WHAT THE TASK REQUIRES
Copying exactly, give the lines in the material below from the one with "editora Chiado e" to the one with "livro foi publicado", ends included, and nothing besides.

SUPPLIED DATA
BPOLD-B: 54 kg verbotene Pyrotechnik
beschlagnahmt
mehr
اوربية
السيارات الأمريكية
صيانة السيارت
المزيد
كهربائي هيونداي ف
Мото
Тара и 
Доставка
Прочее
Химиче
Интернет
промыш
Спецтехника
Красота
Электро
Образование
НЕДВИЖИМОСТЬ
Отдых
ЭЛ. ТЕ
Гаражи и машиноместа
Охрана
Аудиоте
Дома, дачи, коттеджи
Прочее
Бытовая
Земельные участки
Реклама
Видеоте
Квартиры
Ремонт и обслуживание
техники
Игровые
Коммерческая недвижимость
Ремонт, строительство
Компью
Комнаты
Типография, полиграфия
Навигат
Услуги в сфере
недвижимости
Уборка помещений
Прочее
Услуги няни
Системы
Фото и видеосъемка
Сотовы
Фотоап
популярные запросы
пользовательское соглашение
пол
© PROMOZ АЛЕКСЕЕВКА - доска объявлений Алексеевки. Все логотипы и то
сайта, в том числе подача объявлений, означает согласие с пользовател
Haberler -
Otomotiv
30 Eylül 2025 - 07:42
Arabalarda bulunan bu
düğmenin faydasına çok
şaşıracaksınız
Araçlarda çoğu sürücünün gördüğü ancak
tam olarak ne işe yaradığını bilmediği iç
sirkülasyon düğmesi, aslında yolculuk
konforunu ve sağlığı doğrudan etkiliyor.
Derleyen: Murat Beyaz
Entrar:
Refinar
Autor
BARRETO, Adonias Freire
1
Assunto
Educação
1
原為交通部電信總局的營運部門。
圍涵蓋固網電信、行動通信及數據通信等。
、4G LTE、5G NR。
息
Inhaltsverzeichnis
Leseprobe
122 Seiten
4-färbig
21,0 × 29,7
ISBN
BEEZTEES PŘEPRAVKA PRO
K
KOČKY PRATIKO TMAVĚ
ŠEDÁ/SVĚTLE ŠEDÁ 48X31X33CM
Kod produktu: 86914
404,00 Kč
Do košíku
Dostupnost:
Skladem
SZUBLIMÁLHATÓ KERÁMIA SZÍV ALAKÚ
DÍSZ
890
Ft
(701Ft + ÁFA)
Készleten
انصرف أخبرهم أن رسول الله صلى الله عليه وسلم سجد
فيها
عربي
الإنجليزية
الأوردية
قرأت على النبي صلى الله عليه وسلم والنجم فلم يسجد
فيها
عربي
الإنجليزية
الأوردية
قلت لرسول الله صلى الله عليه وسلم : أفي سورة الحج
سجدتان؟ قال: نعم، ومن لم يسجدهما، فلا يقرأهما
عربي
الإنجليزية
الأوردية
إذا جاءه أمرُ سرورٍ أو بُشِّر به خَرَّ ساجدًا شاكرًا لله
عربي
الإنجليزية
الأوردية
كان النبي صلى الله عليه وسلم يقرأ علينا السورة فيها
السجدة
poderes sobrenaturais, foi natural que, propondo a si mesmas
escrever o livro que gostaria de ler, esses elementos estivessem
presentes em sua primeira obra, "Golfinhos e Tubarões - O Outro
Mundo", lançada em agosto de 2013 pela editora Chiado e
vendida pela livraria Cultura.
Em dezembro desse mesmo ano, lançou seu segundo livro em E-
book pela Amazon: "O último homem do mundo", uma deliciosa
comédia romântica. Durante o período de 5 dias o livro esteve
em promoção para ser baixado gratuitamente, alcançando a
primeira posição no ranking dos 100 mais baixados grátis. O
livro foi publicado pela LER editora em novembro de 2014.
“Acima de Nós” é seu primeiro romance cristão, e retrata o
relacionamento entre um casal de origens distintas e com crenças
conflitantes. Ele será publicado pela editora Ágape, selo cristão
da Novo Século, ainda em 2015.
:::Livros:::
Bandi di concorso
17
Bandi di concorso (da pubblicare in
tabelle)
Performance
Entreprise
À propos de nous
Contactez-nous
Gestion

SOLUTION TO THIS EXERCISE
Mundo", lançada em agosto de 2013 pela editora Chiado e
vendida pela livraria Cultura.
Em dezembro desse mesmo ano, lançou seu segundo livro em E-
book pela Amazon: "O último homem do mundo", uma deliciosa
comédia romântica. Durante o período de 5 dias o livro esteve
em promoção para ser baixado gratuitamente, alcançando a
primeira posição no ranking dos 100 mais baixados grátis. O
livro foi publicado pela LER editora em novembro de 2014.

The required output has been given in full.